____ RECORD SET

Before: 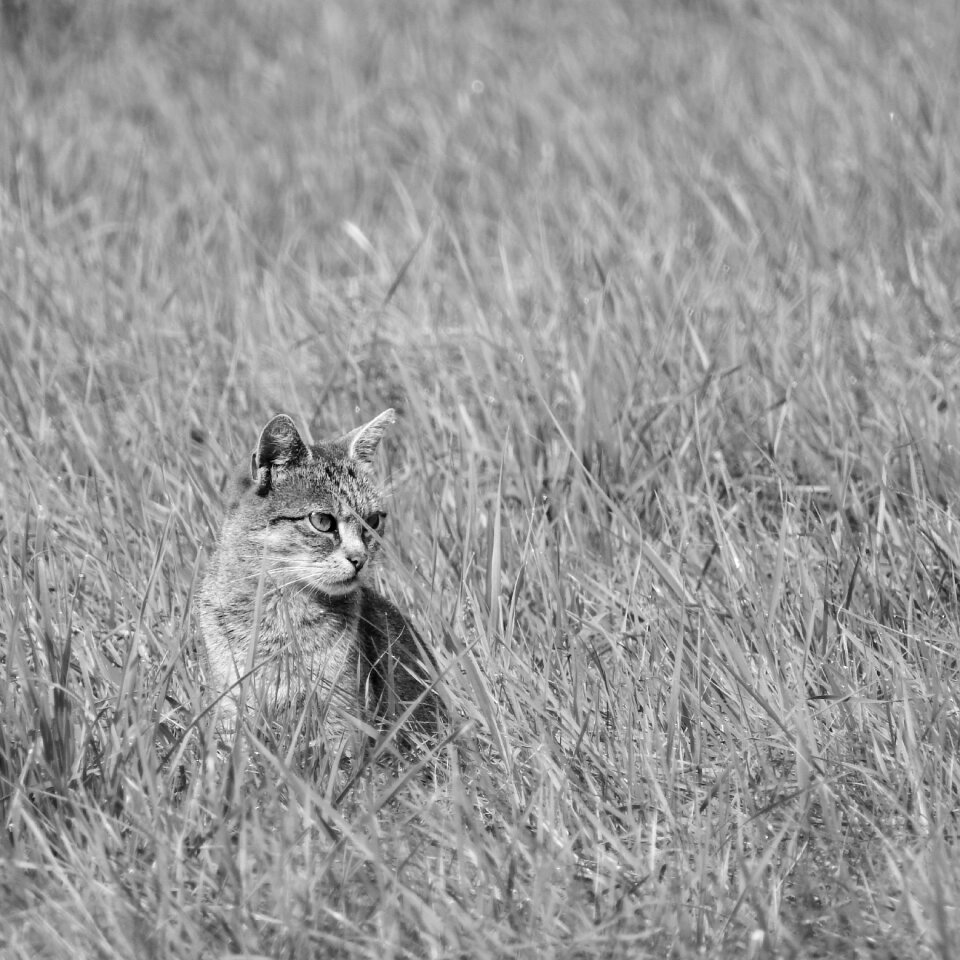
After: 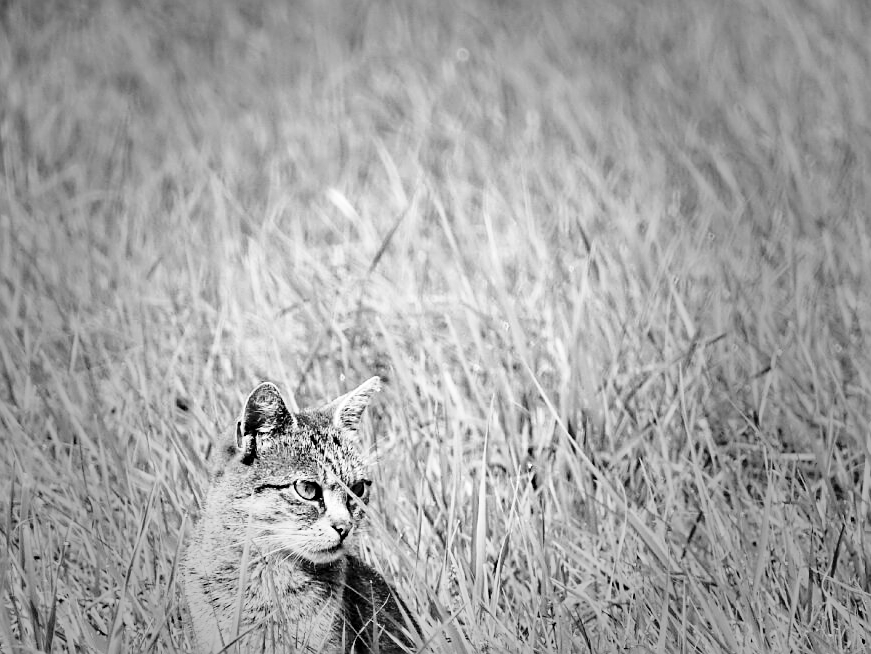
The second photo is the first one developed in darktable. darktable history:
vignetting: fall-off start 39.46%, fall-off radius 41.18%, center (-0.076, 0.061)
haze removal: compatibility mode true, adaptive false
sharpen: on, module defaults
crop: left 1.606%, top 3.354%, right 7.618%, bottom 28.458%
base curve: curves: ch0 [(0, 0) (0.028, 0.03) (0.121, 0.232) (0.46, 0.748) (0.859, 0.968) (1, 1)], preserve colors none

________

> _WHAT THE TASK REQUIRES_
Transcribe the listing above line for line, leaving out the pictures.

> _COMPLETE RESPONSE_
Before: 
After: 
The second photo is the first one developed in darktable. darktable history:
vignetting: fall-off start 39.46%, fall-off radius 41.18%, center (-0.076, 0.061)
haze removal: compatibility mode true, adaptive false
sharpen: on, module defaults
crop: left 1.606%, top 3.354%, right 7.618%, bottom 28.458%
base curve: curves: ch0 [(0, 0) (0.028, 0.03) (0.121, 0.232) (0.46, 0.748) (0.859, 0.968) (1, 1)], preserve colors none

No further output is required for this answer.